Twenty-cent piece
- Value: 0.20 CAD
- Mass: 4.648 g
- Diameter: 23.3 mm
- Thickness: 1.2 mm
- Edge: Reeded
- Orientation: Variable alignment
- Composition: 92.5% Ag, 7.5% Cu
- Years of minting: 1858

Obverse
- Design: Queen Victoria
- Designer: Leonard Charles Wyon

Reverse
- Design: Value and date, surrounded by wreath, topped by crown
- Designer: Leonard Charles Wyon

= Canadian twenty-cent coin =

Discontinued Canadian coin (1858)

The twenty-cent piece was a Canadian coin struck by the Royal Mint of the United Kingdom for the Province of Canada in 1858. It consisted of 92.5% silver, and 7.5% copper. A total of 730,392 were struck.

==History==

With the passing of the Currency Act on 1 August 1854, the Province of Canada introduced a decimal currency. Coins were struck in 1-, 5-, 10- and 20-cent denominations. The new Canadian dollar was equal in value to the New Brunswick dollar, which was introduced in 1852.

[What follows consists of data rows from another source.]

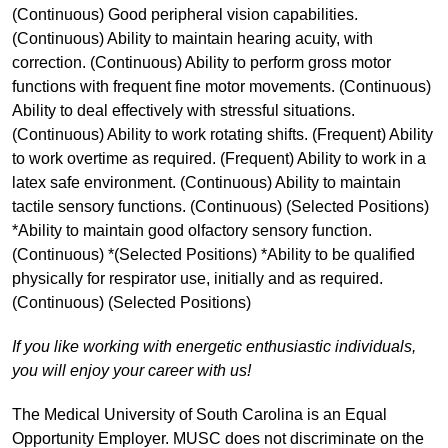
(Continuous) Good peripheral vision capabilities.
(Continuous) Ability to maintain hearing acuity, with
correction. (Continuous) Ability to perform gross motor
functions with frequent fine motor movements. (Continuous)
Ability to deal effectively with stressful situations.
(Continuous) Ability to work rotating shifts. (Frequent) Ability
to work overtime as required. (Frequent) Ability to work in a
latex safe environment. (Continuous) Ability to maintain
tactile sensory functions. (Continuous) (Selected Positions)
*Ability to maintain good olfactory sensory function.
(Continuous) *(Selected Positions) *Ability to be qualified
physically for respirator use, initially and as required.
(Continuous) (Selected Positions)
If you like working with energetic enthusiastic individuals,
you will enjoy your career with us!
The Medical University of South Carolina is an Equal
Opportunity Employer. MUSC does not discriminate on the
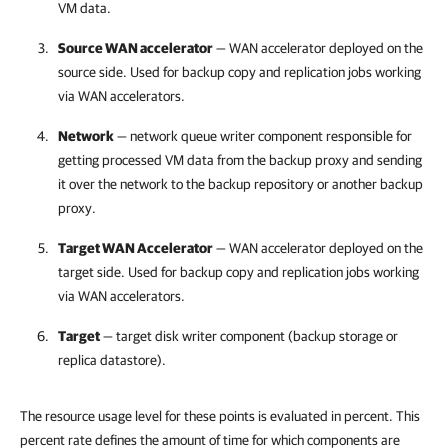
VM data.
Source WAN accelerator
— WAN accelerator deployed on the
source side. Used for
backup copy and replication jobs working
via WAN accelerators.
Network
— network queue writer component responsible for
getting processed VM data from the backup proxy and sending
it over the network to the backup repository or another backup
proxy.
Target WAN Accelerator
— WAN accelerator deployed on the
target side. Used for
backup copy and replication jobs working
via WAN accelerators.
Target
— target disk writer component (backup storage or
replica datastore).
The resource usage level for these points is evaluated in percent. This
percent rate defines the amount of time for which components are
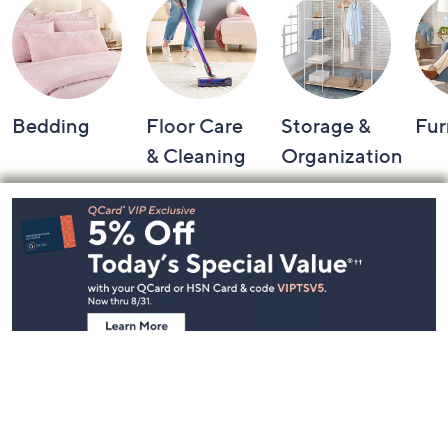
Bedding
Floor Care
Storage &
Fur
& Cleaning
Organization
Footer
Navigation
and
Information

In order to accommodate transactions involving the Nova Scotian pound, the Province of Canada chose to issue a twenty-cent coin, which was the equivalent to a shilling in Nova Scotian currency. However, no shilling coin was issued by Nova Scotia, and the British shilling was worth 20 percent more than a Nova Scotian shilling. The twenty-cent coin was confused with both British shillings and American quarters, and was therefore not minted beyond 1858. The coins were withdrawn from circulation and, from 1885 on, returned to the Royal Mint to be recoined as 25-cent pieces.

==Varieties==

There are several known varieties of the twenty-cent coin, primarily involving the letter I on the obverse in the words VICTORIA, GRATIA, or DEI. The majority of twenty-cent coins have a coinage alignment; however, approximately 25 percent were struck with a medal alignment.